__Work task__
How many lines below contain the word "baseFrequency"? Reply solely with the number.

__Dataset entries__
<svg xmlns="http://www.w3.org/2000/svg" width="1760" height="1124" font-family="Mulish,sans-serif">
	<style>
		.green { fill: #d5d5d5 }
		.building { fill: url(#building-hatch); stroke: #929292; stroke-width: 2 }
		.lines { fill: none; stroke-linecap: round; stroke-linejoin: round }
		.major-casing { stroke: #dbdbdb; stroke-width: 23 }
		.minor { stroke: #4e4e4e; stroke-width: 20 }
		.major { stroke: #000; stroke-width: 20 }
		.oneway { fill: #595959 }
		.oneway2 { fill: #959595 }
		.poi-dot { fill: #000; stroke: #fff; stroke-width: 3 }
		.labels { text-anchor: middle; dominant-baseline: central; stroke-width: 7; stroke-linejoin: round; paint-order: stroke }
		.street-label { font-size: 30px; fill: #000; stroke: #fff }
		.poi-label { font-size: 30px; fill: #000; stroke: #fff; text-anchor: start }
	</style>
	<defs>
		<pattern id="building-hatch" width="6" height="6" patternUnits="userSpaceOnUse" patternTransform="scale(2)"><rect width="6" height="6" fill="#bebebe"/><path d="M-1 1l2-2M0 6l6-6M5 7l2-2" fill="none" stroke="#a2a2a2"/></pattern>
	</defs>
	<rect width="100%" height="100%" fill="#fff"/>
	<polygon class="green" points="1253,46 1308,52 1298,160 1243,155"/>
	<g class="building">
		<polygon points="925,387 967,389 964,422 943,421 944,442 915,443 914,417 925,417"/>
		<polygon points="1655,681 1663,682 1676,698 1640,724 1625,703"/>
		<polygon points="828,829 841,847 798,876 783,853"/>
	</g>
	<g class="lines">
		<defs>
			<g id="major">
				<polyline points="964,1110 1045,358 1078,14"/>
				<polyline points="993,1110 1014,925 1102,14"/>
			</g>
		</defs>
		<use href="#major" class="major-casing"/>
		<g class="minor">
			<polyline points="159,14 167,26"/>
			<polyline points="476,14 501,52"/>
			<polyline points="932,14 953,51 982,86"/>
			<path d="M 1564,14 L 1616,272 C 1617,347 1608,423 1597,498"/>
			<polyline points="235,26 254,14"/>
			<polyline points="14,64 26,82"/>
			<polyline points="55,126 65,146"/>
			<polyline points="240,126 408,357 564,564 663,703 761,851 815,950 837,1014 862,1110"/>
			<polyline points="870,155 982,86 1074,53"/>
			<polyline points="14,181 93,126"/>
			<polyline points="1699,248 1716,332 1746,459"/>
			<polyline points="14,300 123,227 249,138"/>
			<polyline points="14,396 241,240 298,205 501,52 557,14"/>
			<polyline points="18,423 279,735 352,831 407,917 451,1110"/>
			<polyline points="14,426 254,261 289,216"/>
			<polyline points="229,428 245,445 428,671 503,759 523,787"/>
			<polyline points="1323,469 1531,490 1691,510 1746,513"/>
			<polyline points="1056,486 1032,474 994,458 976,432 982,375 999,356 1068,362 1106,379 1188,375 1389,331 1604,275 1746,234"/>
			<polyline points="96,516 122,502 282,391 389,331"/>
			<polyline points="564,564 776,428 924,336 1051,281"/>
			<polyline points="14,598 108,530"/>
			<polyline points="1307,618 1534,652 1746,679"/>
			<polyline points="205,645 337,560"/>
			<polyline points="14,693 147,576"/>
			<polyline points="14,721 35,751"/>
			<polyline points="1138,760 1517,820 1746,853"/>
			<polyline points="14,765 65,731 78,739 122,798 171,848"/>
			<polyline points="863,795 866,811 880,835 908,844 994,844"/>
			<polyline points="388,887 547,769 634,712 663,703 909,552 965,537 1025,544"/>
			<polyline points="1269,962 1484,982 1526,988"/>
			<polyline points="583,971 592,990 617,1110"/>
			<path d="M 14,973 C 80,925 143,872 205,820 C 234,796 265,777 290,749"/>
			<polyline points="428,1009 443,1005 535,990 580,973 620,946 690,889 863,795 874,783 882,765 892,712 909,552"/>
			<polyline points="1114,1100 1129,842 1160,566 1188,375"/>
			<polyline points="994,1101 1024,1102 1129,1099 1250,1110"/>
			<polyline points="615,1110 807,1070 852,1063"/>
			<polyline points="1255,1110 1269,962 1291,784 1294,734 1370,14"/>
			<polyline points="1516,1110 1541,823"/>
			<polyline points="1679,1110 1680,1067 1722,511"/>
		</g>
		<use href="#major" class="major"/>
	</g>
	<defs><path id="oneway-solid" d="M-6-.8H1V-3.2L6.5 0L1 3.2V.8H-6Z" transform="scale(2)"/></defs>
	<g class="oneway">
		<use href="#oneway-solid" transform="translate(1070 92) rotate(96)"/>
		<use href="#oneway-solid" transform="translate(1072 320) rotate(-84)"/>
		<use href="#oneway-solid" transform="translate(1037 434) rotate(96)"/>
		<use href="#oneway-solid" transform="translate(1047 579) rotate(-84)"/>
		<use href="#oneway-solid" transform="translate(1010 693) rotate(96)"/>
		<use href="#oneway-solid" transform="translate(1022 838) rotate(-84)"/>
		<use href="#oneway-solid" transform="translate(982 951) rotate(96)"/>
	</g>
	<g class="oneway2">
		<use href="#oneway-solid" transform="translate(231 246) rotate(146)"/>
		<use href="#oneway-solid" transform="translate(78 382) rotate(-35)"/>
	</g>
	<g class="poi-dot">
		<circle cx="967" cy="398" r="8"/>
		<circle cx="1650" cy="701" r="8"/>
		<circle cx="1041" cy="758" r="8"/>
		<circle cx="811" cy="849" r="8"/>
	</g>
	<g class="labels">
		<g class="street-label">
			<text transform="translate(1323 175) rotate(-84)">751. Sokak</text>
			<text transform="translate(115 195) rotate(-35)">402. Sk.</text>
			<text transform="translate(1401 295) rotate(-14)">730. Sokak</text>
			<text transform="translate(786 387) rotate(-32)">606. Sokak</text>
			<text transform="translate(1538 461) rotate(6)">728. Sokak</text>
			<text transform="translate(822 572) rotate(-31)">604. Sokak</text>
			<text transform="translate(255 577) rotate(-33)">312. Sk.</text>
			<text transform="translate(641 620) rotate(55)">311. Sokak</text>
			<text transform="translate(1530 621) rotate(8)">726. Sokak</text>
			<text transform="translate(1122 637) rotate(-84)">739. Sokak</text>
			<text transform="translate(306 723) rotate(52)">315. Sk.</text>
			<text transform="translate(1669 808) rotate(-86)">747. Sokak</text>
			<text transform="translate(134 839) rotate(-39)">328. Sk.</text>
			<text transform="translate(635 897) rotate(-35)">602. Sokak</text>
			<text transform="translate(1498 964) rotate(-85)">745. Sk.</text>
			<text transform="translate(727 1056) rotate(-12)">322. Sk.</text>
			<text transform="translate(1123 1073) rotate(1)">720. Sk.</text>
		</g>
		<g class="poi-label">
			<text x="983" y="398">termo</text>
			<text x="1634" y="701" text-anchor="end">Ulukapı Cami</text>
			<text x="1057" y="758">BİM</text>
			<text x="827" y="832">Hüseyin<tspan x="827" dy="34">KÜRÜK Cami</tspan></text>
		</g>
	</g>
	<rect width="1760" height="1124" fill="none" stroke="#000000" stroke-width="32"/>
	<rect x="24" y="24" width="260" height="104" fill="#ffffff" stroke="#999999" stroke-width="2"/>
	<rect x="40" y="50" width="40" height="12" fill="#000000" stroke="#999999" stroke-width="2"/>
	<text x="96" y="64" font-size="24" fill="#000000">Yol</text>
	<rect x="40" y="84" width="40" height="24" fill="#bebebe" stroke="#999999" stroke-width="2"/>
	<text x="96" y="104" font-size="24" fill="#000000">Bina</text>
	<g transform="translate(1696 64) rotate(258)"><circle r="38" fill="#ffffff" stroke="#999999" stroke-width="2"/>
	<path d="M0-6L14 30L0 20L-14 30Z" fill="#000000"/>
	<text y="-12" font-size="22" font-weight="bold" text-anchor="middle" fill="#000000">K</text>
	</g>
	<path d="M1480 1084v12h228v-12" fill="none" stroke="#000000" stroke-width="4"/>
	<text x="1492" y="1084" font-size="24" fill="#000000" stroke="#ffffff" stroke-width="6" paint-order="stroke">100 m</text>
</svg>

...

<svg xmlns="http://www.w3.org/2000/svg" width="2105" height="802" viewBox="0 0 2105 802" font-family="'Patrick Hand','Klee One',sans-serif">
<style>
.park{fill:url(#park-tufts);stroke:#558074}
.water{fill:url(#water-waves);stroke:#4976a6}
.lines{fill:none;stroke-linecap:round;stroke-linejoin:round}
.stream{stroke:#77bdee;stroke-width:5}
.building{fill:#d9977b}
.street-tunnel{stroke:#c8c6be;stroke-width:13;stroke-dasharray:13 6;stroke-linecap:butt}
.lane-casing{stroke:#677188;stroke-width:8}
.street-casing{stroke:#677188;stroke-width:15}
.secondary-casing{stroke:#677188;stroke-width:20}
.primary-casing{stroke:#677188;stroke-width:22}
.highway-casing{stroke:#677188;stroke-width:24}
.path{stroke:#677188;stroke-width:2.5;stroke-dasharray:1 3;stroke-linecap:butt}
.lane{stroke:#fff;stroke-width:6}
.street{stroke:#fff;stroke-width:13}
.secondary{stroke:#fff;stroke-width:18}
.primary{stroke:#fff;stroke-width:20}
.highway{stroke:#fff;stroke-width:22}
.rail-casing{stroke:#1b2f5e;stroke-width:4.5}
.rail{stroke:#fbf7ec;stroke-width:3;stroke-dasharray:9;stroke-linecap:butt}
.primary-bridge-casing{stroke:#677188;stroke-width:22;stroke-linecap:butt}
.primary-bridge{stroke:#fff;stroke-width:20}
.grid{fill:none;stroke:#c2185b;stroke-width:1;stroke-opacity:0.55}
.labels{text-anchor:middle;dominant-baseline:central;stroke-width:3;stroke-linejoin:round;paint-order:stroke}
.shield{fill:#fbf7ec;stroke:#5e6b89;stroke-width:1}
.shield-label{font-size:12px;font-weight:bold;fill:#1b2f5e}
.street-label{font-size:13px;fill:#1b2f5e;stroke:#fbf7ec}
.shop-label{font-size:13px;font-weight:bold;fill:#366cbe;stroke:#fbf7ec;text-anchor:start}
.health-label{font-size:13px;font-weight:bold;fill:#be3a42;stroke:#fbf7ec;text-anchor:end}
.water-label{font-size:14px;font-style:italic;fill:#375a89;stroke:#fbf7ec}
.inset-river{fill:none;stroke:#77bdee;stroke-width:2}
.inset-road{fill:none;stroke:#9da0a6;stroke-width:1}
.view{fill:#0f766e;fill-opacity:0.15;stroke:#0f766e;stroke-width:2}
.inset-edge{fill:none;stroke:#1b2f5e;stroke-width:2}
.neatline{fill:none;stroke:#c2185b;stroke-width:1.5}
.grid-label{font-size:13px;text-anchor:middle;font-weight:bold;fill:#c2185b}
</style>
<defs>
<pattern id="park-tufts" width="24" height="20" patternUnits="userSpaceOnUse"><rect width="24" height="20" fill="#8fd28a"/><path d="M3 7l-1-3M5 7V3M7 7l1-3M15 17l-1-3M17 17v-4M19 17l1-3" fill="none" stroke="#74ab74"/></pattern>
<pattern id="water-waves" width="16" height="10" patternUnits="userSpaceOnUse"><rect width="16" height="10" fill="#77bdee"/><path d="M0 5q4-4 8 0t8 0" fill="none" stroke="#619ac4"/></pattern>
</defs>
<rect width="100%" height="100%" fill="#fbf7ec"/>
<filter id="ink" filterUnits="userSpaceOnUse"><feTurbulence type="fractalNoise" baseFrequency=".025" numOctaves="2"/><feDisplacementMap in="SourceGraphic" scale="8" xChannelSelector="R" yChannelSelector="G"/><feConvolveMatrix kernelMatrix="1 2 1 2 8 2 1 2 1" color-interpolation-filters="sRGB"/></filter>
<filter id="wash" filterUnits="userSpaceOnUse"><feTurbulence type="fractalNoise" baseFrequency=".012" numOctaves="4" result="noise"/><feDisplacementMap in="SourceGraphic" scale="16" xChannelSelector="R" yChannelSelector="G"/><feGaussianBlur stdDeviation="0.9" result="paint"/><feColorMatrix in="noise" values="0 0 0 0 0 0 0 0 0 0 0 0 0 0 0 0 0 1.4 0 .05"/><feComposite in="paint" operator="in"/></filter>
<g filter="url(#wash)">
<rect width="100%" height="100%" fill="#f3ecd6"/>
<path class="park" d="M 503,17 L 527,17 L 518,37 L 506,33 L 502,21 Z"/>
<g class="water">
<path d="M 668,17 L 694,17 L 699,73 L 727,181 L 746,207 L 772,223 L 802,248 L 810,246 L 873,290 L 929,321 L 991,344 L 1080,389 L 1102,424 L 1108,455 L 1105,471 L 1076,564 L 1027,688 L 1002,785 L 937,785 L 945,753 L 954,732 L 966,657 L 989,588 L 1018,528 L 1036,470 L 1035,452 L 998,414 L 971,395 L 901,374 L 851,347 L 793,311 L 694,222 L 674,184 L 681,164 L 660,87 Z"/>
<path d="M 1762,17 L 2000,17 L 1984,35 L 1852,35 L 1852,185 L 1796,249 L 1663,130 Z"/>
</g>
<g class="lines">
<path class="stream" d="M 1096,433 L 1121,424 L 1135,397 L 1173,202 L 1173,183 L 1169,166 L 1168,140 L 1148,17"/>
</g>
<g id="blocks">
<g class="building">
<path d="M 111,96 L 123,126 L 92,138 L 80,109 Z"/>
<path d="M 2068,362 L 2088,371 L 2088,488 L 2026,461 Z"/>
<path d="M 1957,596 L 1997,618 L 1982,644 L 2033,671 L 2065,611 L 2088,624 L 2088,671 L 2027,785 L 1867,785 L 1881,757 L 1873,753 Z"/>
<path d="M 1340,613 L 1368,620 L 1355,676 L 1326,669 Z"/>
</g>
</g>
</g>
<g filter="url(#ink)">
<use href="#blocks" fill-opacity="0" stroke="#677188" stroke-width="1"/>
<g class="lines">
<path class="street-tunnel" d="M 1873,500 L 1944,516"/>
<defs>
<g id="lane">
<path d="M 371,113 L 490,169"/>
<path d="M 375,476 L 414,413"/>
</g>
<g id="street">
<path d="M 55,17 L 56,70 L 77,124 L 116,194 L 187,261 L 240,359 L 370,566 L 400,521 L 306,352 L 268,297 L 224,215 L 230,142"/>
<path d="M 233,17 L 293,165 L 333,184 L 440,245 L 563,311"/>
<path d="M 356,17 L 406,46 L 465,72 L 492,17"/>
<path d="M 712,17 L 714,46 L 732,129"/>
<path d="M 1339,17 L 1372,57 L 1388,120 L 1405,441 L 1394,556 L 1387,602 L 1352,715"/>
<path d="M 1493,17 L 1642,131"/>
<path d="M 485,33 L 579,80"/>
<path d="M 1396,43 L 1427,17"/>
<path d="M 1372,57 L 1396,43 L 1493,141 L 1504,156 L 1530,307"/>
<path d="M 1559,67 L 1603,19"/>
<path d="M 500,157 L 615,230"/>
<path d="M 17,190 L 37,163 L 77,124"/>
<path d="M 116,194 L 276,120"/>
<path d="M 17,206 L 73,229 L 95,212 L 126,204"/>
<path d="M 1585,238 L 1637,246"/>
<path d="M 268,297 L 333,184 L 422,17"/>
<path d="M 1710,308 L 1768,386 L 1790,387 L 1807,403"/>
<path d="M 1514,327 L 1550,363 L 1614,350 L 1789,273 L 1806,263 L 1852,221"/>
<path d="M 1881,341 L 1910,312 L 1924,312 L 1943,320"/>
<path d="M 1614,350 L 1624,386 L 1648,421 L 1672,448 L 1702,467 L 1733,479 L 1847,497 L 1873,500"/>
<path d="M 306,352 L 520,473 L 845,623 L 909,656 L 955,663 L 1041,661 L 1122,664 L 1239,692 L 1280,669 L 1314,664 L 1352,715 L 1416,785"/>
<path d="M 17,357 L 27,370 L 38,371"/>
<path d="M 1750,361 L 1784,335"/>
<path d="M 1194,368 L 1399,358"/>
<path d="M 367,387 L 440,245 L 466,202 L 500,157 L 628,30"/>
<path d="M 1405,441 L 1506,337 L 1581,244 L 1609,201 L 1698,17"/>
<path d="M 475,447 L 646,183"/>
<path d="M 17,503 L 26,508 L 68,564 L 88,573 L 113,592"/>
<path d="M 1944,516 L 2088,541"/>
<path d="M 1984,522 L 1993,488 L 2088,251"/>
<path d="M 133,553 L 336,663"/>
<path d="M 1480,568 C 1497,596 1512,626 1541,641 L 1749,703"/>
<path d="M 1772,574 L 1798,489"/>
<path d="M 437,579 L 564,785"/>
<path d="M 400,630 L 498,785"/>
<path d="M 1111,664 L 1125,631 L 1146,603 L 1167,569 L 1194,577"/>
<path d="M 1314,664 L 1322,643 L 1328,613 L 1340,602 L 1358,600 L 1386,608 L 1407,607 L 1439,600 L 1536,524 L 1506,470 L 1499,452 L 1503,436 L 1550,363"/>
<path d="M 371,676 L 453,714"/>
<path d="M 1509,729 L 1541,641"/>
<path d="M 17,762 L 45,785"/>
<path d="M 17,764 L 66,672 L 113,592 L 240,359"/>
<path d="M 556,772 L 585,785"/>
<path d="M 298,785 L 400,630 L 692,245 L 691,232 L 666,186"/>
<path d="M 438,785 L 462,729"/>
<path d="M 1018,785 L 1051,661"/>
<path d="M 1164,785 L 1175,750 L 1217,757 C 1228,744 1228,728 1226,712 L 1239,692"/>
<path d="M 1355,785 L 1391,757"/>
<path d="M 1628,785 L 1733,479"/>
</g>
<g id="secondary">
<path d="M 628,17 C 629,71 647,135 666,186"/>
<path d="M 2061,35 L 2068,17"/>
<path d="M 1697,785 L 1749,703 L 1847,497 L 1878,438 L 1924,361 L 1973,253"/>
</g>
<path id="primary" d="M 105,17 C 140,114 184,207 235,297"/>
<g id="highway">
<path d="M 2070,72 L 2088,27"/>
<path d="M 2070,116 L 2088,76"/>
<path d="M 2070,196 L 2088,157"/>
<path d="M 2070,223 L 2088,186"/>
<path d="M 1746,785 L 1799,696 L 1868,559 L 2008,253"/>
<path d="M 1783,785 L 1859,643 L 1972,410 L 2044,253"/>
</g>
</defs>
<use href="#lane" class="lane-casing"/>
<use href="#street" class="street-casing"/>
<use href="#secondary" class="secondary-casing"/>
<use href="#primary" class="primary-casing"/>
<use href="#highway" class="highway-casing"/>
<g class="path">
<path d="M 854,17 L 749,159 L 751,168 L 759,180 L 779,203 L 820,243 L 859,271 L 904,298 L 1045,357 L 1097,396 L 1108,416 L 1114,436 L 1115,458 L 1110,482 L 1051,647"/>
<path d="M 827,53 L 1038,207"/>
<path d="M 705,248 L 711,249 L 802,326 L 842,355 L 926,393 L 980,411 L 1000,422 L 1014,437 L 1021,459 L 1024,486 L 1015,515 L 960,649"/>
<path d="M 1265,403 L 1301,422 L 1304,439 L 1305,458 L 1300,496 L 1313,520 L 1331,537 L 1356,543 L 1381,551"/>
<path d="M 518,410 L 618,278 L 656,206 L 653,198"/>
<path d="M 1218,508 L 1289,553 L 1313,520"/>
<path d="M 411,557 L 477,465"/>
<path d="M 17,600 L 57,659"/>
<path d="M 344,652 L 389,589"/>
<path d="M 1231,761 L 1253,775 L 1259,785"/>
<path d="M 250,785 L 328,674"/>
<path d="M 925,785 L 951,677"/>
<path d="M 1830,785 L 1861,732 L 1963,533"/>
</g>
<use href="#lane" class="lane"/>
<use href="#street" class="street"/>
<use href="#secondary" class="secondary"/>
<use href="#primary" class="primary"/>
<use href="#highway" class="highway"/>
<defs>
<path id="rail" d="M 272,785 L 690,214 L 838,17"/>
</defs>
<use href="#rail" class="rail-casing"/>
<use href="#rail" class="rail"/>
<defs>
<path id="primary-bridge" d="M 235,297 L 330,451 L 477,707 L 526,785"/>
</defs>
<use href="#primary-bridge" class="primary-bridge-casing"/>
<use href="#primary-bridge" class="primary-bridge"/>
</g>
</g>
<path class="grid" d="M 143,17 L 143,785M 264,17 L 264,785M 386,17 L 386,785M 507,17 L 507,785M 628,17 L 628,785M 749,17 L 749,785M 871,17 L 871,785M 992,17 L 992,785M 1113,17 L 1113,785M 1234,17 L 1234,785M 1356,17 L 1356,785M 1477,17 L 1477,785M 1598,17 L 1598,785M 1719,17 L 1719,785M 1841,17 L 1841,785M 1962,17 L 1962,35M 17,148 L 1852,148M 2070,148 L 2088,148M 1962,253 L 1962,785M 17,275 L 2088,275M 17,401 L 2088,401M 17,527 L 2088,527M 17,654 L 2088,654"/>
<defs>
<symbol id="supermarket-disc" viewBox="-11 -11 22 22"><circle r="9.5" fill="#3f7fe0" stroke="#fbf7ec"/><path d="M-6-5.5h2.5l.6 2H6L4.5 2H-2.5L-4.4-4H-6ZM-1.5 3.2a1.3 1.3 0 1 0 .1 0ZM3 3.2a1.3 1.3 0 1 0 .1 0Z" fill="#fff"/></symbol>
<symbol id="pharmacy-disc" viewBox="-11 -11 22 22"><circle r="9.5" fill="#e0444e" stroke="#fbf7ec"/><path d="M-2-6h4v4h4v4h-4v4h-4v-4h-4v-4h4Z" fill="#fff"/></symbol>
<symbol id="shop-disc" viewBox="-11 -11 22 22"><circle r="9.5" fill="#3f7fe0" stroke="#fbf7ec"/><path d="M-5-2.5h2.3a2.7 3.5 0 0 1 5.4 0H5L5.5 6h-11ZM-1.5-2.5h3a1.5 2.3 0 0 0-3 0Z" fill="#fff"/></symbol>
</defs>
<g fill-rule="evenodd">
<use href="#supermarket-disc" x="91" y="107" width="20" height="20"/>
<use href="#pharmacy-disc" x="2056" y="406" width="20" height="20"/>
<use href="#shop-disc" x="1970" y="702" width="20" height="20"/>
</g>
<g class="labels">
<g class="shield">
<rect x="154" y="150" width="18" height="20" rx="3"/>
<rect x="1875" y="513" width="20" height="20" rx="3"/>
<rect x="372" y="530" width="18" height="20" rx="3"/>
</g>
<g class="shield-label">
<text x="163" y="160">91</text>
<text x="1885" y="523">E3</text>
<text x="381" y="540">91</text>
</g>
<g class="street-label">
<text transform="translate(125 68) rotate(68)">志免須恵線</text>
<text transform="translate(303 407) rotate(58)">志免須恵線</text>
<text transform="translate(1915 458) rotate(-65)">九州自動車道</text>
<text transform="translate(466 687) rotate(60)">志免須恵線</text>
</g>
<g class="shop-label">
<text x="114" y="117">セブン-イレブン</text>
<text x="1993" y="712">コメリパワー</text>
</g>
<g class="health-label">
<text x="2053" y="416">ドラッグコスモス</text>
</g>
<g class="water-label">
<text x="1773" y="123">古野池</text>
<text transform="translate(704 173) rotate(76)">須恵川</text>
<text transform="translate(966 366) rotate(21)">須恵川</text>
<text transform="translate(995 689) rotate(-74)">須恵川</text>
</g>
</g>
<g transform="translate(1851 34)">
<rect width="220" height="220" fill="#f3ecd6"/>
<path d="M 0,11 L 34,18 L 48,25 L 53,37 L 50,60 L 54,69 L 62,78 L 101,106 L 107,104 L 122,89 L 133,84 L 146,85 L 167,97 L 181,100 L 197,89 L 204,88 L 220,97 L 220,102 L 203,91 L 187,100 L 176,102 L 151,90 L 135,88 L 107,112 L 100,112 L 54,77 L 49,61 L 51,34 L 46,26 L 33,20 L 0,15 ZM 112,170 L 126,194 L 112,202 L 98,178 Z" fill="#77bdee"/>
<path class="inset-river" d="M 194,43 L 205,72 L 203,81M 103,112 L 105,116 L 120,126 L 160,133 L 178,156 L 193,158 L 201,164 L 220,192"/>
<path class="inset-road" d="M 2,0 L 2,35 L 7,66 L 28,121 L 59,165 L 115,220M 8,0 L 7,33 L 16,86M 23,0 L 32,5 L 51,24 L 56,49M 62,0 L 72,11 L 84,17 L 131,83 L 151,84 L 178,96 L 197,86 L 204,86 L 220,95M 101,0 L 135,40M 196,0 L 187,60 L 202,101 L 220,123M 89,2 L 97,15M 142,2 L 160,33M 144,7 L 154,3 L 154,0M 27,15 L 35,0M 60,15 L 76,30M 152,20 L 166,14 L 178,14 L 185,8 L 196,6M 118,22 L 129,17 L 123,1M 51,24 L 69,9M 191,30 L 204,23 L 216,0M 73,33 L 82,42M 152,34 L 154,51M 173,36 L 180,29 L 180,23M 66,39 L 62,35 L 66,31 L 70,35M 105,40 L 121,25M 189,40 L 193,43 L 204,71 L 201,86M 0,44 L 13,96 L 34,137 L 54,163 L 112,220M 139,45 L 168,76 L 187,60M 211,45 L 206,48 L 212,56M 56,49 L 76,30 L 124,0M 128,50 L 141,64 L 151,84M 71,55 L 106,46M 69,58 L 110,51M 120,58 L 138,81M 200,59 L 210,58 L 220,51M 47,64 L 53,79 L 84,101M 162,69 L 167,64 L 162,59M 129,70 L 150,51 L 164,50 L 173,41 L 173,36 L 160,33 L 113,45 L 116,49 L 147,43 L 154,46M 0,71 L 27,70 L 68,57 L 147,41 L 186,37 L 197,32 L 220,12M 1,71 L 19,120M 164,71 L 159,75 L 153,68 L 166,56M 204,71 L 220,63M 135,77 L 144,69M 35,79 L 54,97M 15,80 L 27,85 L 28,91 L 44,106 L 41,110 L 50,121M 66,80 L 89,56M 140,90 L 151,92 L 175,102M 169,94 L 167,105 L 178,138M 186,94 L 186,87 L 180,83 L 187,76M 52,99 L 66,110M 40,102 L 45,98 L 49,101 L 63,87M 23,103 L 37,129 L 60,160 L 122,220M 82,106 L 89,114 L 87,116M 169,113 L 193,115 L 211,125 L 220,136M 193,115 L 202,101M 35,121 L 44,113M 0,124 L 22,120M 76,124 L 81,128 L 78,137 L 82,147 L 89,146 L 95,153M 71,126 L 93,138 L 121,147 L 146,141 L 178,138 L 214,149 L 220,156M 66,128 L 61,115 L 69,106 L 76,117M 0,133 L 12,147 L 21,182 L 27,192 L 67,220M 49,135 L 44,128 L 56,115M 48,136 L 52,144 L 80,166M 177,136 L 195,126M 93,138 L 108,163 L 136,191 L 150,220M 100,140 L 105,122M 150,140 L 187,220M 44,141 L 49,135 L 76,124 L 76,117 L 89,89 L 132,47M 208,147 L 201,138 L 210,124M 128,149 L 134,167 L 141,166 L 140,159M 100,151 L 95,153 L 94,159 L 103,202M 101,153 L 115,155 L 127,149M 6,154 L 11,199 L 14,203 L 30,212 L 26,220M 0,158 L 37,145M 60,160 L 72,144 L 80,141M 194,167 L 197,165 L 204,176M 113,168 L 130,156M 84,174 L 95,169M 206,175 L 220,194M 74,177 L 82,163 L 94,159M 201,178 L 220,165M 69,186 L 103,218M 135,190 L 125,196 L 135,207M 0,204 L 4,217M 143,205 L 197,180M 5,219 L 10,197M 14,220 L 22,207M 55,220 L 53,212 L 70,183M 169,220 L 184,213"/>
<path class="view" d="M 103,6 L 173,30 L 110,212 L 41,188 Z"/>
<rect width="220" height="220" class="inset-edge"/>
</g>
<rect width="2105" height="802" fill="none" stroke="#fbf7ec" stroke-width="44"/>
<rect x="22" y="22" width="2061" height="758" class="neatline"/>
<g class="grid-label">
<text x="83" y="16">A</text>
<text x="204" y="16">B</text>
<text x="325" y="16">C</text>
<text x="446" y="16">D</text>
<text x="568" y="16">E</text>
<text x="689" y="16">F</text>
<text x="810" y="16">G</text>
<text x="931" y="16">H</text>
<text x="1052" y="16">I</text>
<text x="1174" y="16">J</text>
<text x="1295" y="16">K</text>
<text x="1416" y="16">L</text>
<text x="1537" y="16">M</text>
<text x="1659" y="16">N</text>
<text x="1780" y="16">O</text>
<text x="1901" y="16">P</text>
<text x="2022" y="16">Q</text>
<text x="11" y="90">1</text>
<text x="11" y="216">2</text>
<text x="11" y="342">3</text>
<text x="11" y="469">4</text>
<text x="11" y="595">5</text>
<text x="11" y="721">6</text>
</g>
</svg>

__Response for this exercise__
2